====== Source extract ======

Once she's had normal stools and no vomiting for a week you can start adding in other proteins. Turkey or fish would be a good addition, then pork. 

 

I would also cut out all treats, as it may be too much for her all at once. 

 

Adding in a probiotic might help her digestion, but I would not add them in the form of yogurt- tablets are fine. 

 

Beef oxtails are something I would recommend staying away from because they're the perfect size to choke on or get blocked lower down the intestinal track. 

 

Another thing to keep in mind is that she may feel vulnerable eating where you want her to- dogs can be fairly particular where they're comfortable eating. Do you have a yard so that she could eat outside? 

I do have a yard, but her habit is to go walk around the yard (or house, if I let her) with her food in her mouth while Remy eats his dinner.  She is looking for a place to hide it.  As soon as Remy finishes his food, licks the bowl, then the floor, and then flops down all full and happy, Sable runs and gets her food and basically parades around with it in front of him, showing off that she still has something to eat while he doesn't.  Then, I am not kidding you, he gets upset and comes over to me or Brad and whines, like he's telling on her, or asking why SHE has food and he doesn't.

======

* [Tasks and exercises]:
**a.** Answer these from the dog-feeding text:
(i) Which proteins can be added once she has gone a week with normal stools and no vomiting?
(ii) In what form should a probiotic not be given?
(iii) Why should beef oxtails be avoided?
**b.** List every personal name that appears in the dog-feeding text.
**c.** Continue the dog-feeding text from the point where it ends.

====== Stored data ======

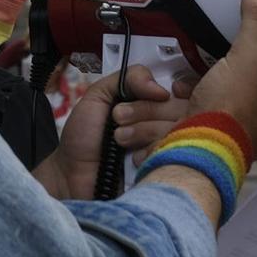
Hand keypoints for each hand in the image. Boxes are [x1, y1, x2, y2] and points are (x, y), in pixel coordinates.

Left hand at [55, 64, 198, 201]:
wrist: (74, 177)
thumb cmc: (84, 138)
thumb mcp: (97, 96)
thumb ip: (126, 79)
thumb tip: (160, 88)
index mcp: (154, 105)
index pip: (183, 89)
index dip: (172, 89)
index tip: (155, 94)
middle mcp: (169, 125)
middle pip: (180, 107)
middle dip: (144, 110)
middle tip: (117, 119)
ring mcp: (172, 150)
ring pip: (180, 129)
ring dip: (143, 131)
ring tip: (119, 140)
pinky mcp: (170, 172)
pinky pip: (178, 154)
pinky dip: (152, 152)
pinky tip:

======

* [Answers to the exercises]:
**a.**
(i) Turkey or fish, then pork.
(ii) Yogurt. Tablets are fine.
(iii) They're the perfect size to choke on or to get blocked lower down the intestinal tract.

**b.** Sable, Remy, Brad

**c.**
Sometimes she'll just go hide her prize instead of eating it, and if Remy gets anywhere near where she hid it she gets all fighty with him.  So I do whatever I can to discourage that behavior.  

But unfortunately she has consistently thrown up her food (3 days in a row).  Nothing even looks digested, and she's throwing up dinner from the night before, hours after I she ate. I experimented, and cooked her chicken (the skinless/boneless thighs).  She's eaten it that way 4 days in a row and she's kept it down.  Plus her mood appears to be better.  I think she just can't stomach raw chicken.  :(

When Whole Foods gets some turkeys in I will try her on that.  Or maybe I'll go back to chicken again when it seems her tummy has settled.  She was just losing too much weight, and coming home to puked up raw chicken is not something we really relish...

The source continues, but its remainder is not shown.